Yahoo is on the brink of selling its search engine to Microsoft who will be merging it with their own search engine Bing. The details of the deal include Yahoo still retaining revenue, a large portion of the revenue, that is generated through users that surf to Yahoo pages through the improved Microsoft search.

Yahoo is still a very healthy company and in this year alone in the second quarter pulled down over $350 million just in their advertisements on their sites. This signals to the rest of the industry that Yahoo still knows what it is doing and Microsoft recognizes that. 

The merger could be the closest thing there is to be able to break up the death grip Google has on the search engine industry but it is almost still a David and Goliath scenario. Microsoft is not a newcomer to Internet wars and most of us remember the browser wars that happened in the 90s, does anyone remember Netscape? Most of the Internet users today do not. 

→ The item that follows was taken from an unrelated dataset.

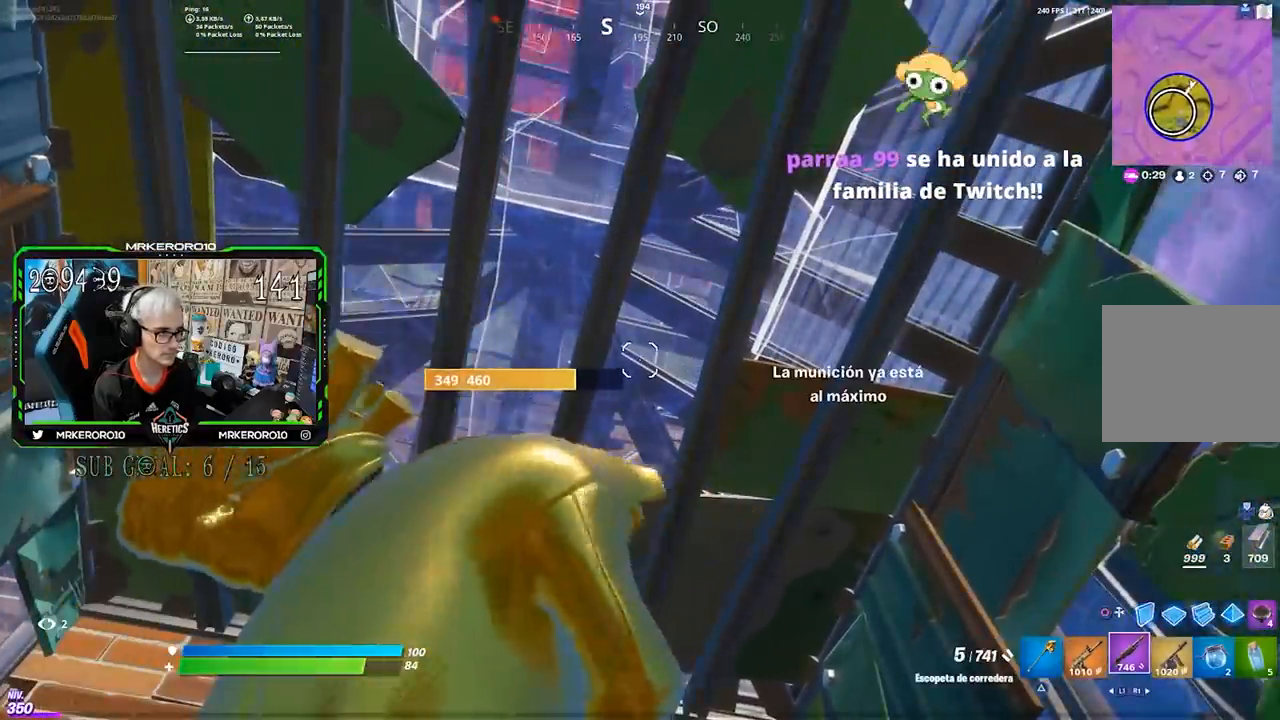
{"buttons": ["SQUARE"], "left_stick": "center", "right_stick": "center", "events": [[17, "SQUARE", "up"], [83, "SQUARE", "down"], [183, "SQUARE", "up"], [483, "SQUARE", "down"]]}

There is however a backdoor that Yahoo is fully expected to take advantage of after the merger is said and done. Yahoo will still be in full control of the way the search engine works and will also still be in control of the results page which has many industry professionals wondering if Yahoo will just funnel traffic to its own (Yahoo) pages and advertisers as a priority to attain that large portion of the revenue that is being generated.